• WHAT IS ASKED:
(1) List the vector clocks written out in the sentence of the excerpt on RavenDB replication that begins "{C:1, B:4} is obviously a parent", in the order they appear.
(2) Write out the excerpt on RavenDB replication from "Each destination server" up to and including "handling / communication model.", word for word.

───── EXCERPT

As I said, only changed on the server directly (and not via replication) will impact the document vector clock, but any modification (replication or directly on the node) will modify a document’s etag.

Using such vectors clocks, we gain two major features. First, it is very easy to see if we have conflicting changes. {C:1, B:4} is obviously a parent of {C:4,B:6}, while {C:2,A:6} is a conflict. The other is that we can now form a very easy view of the kind of changes that we have received. We do that using a server wide vector clock. In the case of the table above, the server wide vector clock would be {A:2,B4,C:1}. In other words, it will contain the latest etag seen from each server.

We’ll get to why exactly this is important for us in a bit. For now, just accept that it does, because the next part is about how we are going to actually do the replication. In previous versions of RavenDB, we did each replication batch through a separate REST call to the remote server. This has a few disadvantages. It meant that we had to authenticate every single time, and we couldn’t make any assumptions about the state of the remote server.

In RavenDB 4.0, we intend to move replication to use pure Websockets only usage. On startup, a node will connect to all its siblings, and stay connected to them (retrying the connection on any interruption). This has the nice benefit of only doing authentication once, of course, but far more interesting from our perspective is the fact that it means that we can rely on the state of the server on the other side. TCP has a few very interesting properties here for us.  In particular, it guarantee that we’ll have ordered delivery of messages. Which means that we can assume that once we sent a message to a server on a TCP connection, it either got it, or the TCP connection will return an error at some point, forcing us to reconnect.

In other words, it isn’t just authentication that I can do just once, I can also query the remote server for its state (as it regards me), and since I’m the only person that can talk as myself, and I’m the one sending the details. As long as the connection lasts, I know what the other side knows about me. Confusing, isn’t it?

But basically it means that instead of having to ask on each batch what is the last document that the destination server saw of me, I can assume that the last document that I sent was received. That lasts until the connection breaks, in which case I can need to figure out what actually arrived. This seems like a small thing, but this will actually allow me to reduce the number of roundtrips for a batch by half. There are other aspects here that are really nice, I get to piggyback on TCP’s congestion protocol, so if the remote server is slow in accepting updates, it will (eventually) reflect as a blocking write on my end. That seems like a bad thing, right? But this is actually what I want.

Each destination server in RavenDB 4.0 is going to get its own dedicated thread. This thread will manage all outgoing communication with this server. That gives us several really important behaviors. It means that we can easily account for problems by just looking at the thread responsible (hm… I see that replication to node C is consuming a lot of CPU) and it also turn the entire replication process to a pretty simple single threaded operation. Because of the blittable format, we don’t need complex prefetching strategies or sharing of memory in the replication, and a slow node will not impact any other replication behavior. That, in turn, basically mean a thread per connection (see previous discussion on the expected number of nodes being relatively small) and a very simple programming / error handling / communication model.

──────────
───── RECORD SET

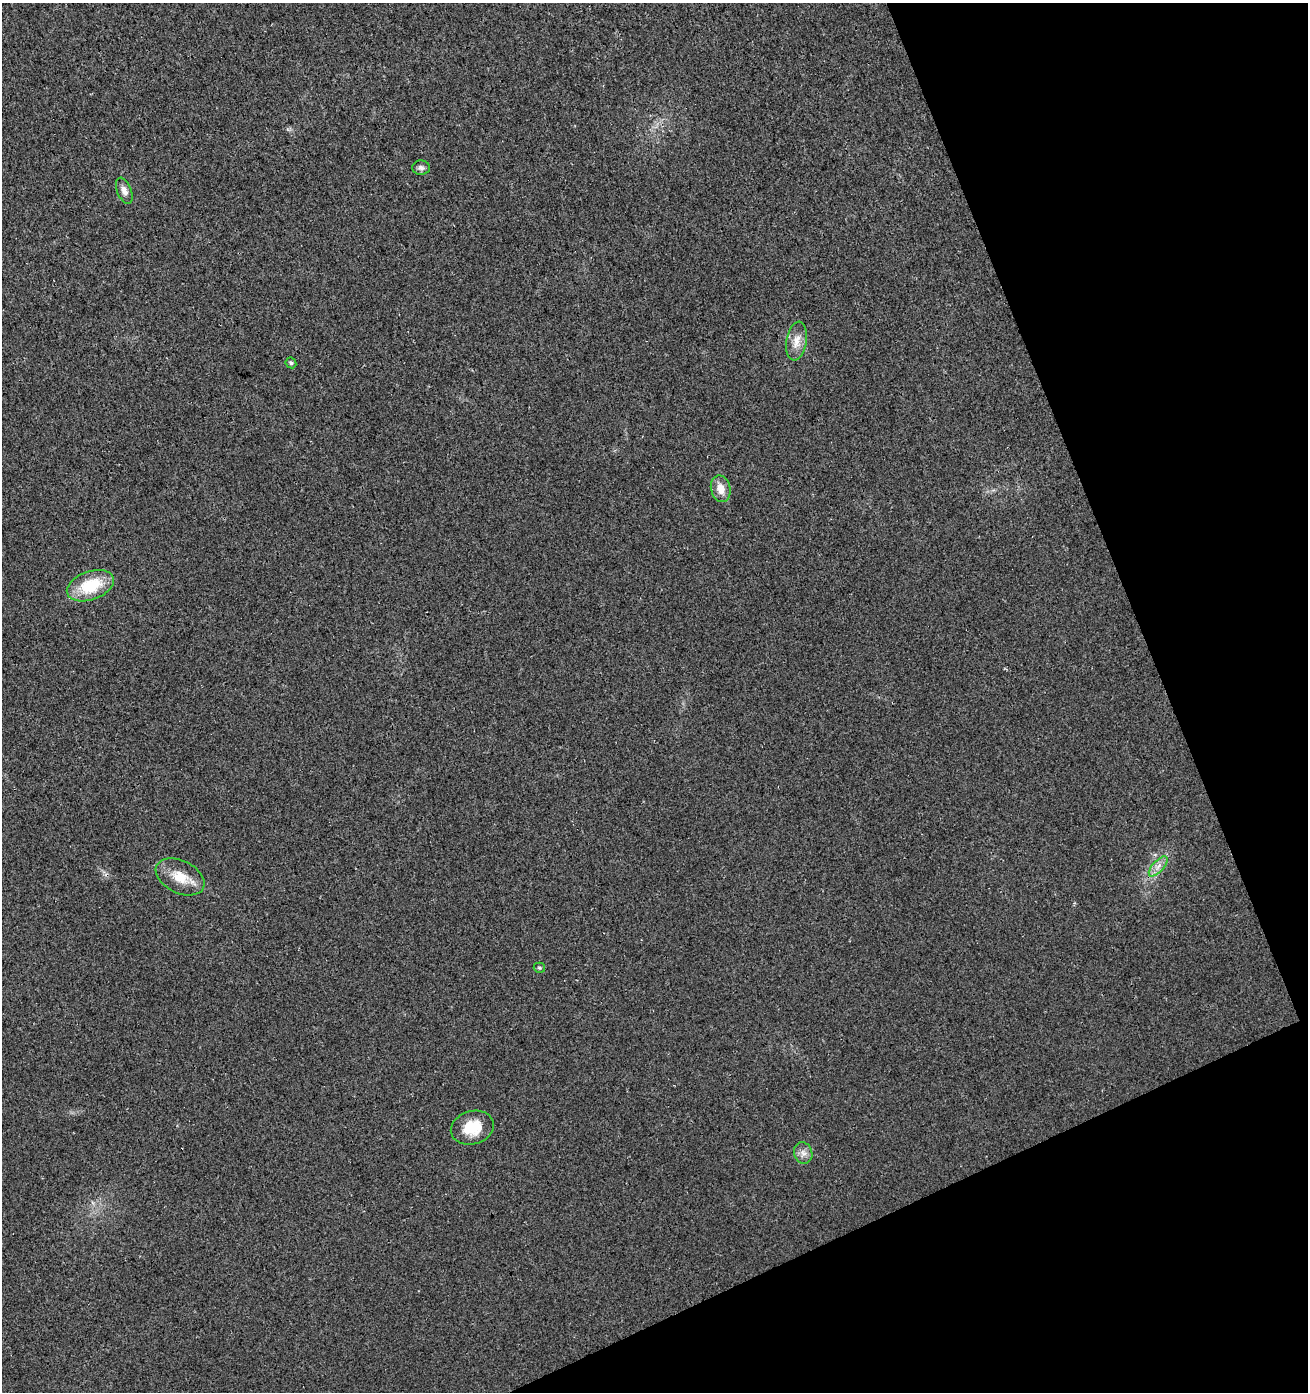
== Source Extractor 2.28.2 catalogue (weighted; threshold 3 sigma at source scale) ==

──────────
───── RECORD SET

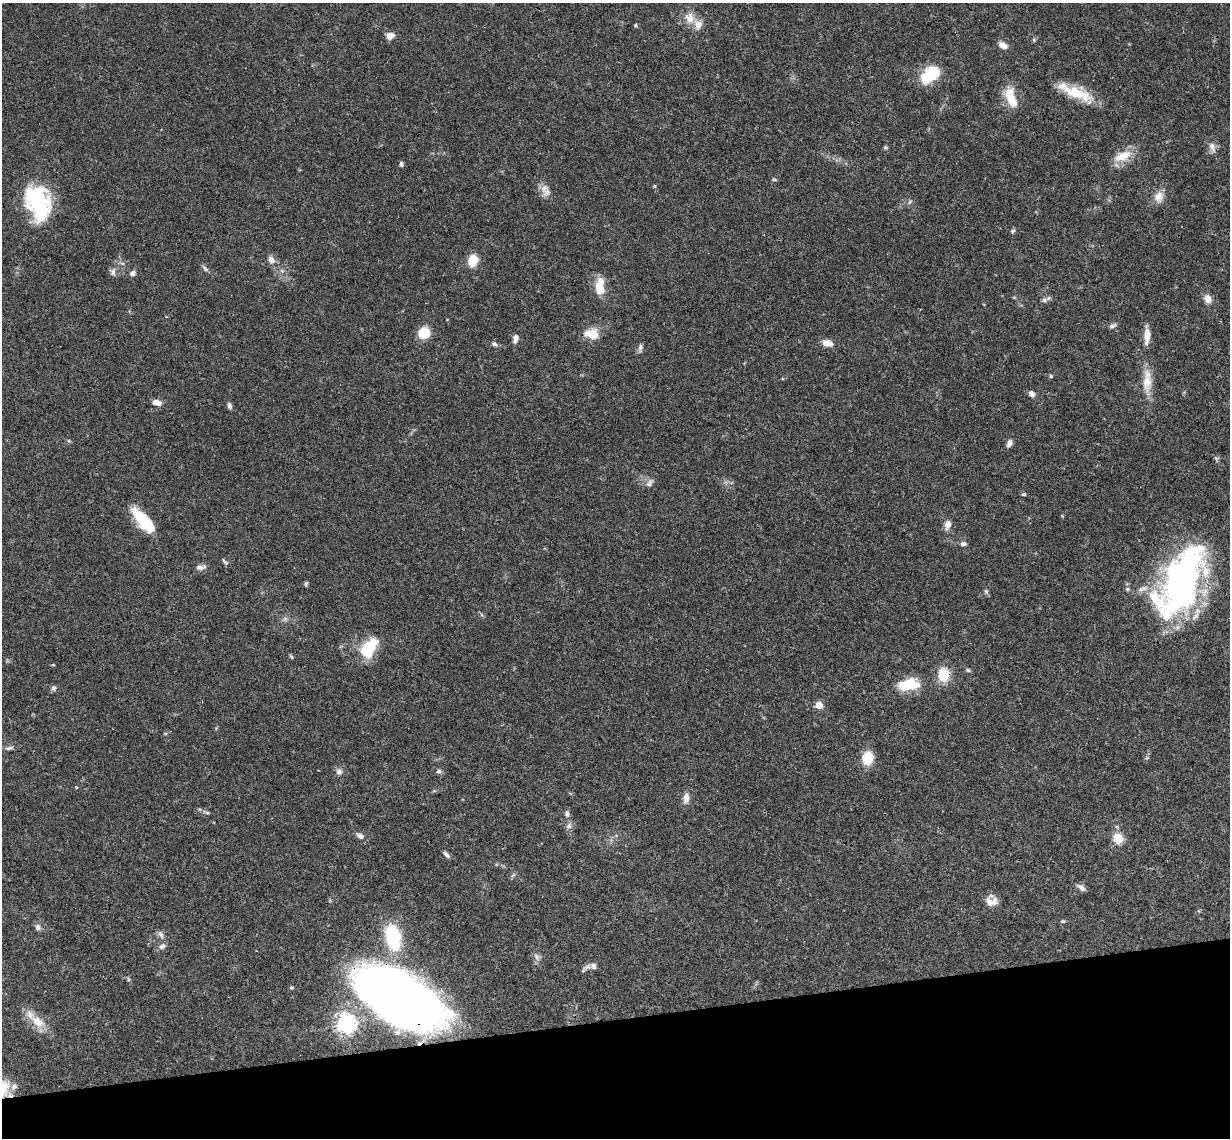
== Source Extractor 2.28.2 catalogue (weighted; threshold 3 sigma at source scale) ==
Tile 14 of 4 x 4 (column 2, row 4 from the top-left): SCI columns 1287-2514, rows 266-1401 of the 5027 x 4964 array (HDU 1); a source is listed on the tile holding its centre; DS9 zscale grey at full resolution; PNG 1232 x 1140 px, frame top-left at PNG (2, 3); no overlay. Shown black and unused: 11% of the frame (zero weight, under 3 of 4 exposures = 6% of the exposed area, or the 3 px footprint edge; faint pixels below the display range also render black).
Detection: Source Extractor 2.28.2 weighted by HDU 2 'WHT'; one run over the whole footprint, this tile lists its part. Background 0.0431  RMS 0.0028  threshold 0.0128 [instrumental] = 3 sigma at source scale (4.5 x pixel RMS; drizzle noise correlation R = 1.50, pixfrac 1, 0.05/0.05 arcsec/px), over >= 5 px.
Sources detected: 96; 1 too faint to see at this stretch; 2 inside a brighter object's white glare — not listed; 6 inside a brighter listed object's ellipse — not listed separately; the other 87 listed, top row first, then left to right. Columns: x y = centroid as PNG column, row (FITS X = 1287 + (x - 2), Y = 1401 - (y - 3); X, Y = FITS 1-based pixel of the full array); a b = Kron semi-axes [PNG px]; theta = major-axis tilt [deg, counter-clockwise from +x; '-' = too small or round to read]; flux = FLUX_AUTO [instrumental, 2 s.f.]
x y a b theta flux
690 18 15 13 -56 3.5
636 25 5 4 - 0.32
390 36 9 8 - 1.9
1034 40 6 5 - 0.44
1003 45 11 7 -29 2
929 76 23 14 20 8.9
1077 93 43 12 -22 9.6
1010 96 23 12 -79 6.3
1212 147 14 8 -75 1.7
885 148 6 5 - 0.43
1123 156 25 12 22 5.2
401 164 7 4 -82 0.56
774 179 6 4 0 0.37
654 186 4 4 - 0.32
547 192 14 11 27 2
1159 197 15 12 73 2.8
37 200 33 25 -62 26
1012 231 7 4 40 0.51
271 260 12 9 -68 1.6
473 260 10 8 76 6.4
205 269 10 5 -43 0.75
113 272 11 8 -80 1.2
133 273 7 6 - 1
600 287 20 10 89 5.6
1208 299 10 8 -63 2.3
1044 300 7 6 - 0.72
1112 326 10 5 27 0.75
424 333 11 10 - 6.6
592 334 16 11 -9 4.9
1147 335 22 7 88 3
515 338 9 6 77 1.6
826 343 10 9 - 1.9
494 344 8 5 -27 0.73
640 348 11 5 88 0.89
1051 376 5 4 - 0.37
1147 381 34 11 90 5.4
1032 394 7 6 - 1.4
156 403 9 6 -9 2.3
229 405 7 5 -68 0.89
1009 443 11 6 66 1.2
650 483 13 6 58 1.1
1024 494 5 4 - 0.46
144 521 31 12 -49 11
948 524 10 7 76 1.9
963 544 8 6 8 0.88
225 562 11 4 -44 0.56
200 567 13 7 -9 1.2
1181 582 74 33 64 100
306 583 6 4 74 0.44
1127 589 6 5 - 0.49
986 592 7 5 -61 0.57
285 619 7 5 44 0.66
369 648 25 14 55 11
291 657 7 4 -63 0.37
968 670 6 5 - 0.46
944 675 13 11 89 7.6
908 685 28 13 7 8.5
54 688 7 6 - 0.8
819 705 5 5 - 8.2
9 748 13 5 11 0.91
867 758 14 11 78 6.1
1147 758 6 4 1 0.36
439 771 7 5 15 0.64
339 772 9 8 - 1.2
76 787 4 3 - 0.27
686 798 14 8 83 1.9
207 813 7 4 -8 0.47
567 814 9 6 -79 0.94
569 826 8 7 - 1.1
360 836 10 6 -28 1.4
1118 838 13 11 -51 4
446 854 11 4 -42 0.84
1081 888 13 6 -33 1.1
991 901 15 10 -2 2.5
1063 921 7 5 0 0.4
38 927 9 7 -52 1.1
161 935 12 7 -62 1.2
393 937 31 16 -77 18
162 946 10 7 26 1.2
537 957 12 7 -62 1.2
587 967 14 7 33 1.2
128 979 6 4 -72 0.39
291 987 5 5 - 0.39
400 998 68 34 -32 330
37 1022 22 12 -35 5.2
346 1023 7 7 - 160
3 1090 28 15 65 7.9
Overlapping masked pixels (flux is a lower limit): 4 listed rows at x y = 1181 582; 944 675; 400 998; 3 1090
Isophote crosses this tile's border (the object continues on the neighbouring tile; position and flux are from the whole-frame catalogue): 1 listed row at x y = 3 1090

──────────
───── RECORD SET

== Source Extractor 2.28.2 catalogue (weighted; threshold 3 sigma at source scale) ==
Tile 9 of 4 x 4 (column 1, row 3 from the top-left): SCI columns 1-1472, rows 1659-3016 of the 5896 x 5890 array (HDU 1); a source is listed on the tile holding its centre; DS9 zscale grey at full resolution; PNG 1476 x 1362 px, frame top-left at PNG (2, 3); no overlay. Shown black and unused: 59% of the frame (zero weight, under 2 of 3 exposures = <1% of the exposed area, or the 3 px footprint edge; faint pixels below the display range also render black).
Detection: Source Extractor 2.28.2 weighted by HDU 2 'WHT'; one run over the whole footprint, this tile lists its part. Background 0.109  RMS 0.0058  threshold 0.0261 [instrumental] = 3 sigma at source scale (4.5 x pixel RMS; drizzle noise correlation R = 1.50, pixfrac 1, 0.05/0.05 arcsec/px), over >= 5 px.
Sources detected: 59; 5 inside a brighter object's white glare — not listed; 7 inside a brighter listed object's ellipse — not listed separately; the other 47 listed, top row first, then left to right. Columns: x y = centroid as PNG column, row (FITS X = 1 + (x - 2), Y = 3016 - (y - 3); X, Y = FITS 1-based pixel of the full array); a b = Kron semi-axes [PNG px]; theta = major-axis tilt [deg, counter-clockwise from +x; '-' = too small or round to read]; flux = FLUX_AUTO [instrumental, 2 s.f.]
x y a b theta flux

──────────

• EXPECTED RESULTS:
(1)
{C:1, B:4}
{C:4,B:6}
{C:2,A:6}

(2)
Each destination server in RavenDB 4.0 is going to get its own dedicated thread. This thread will manage all outgoing communication with this server. That gives us several really important behaviors. It means that we can easily account for problems by just looking at the thread responsible (hm… I see that replication to node C is consuming a lot of CPU) and it also turn the entire replication process to a pretty simple single threaded operation. Because of the blittable format, we don’t need complex prefetching strategies or sharing of memory in the replication, and a slow node will not impact any other replication behavior. That, in turn, basically mean a thread per connection (see previous discussion on the expected number of nodes being relatively small) and a very simple programming / error handling / communication model.